* [EXERCISE INSTRUCTIONS]
How many lines of the records below contain the word "badfile"? Answer with the number alone.

Stored data
>>>>>
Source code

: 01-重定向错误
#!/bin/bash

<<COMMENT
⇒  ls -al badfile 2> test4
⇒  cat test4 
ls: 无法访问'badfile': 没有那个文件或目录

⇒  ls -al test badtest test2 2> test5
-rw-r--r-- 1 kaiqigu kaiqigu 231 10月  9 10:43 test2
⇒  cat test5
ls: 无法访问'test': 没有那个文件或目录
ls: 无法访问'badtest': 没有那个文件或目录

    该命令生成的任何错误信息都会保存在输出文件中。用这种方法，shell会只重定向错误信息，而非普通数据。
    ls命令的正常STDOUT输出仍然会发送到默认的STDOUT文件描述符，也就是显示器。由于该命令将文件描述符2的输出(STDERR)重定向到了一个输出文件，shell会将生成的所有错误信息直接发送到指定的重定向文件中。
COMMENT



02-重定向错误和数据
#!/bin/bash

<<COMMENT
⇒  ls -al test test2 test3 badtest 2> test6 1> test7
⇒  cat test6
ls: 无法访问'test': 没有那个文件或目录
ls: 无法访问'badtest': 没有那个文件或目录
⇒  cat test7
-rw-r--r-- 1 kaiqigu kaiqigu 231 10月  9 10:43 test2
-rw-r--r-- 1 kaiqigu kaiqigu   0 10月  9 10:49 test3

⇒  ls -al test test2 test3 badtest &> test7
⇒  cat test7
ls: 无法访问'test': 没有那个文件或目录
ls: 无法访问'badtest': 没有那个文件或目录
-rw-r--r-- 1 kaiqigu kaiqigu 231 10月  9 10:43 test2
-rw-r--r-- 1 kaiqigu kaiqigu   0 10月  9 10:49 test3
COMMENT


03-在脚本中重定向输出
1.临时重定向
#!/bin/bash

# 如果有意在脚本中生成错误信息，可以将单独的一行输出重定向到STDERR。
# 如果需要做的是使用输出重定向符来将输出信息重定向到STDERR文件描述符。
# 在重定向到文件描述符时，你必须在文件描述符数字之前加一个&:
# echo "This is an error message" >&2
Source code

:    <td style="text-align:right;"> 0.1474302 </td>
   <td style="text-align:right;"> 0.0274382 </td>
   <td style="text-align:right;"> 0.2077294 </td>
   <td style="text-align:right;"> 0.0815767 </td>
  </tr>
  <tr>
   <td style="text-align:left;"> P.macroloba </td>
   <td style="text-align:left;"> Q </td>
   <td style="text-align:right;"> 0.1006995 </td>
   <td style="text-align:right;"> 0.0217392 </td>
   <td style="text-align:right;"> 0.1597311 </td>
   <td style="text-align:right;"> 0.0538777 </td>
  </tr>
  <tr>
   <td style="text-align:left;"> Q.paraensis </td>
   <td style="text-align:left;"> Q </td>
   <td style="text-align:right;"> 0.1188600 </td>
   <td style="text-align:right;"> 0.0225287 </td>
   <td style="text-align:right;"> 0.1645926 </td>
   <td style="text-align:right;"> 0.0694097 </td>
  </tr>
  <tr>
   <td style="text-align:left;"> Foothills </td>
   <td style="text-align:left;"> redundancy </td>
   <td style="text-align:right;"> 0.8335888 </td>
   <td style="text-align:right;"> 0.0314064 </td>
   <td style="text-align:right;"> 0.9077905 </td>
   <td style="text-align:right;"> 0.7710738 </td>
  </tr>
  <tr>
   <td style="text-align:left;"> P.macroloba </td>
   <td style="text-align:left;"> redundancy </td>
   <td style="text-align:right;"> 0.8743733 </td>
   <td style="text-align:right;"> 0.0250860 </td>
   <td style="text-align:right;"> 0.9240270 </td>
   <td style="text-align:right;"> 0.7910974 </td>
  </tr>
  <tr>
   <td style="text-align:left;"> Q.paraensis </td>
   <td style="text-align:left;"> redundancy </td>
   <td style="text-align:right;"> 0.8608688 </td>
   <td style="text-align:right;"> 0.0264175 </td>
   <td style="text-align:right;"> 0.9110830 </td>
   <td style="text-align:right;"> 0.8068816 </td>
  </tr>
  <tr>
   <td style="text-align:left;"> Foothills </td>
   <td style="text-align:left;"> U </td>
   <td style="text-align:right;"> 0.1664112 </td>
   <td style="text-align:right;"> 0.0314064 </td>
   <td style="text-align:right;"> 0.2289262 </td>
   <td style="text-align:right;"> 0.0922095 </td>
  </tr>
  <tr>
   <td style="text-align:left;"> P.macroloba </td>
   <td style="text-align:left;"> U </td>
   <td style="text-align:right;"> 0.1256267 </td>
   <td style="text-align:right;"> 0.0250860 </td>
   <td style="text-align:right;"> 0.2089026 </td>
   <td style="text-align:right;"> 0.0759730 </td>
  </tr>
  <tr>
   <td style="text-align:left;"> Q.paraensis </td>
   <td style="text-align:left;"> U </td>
<<<<<
* [TASK RESULT]
2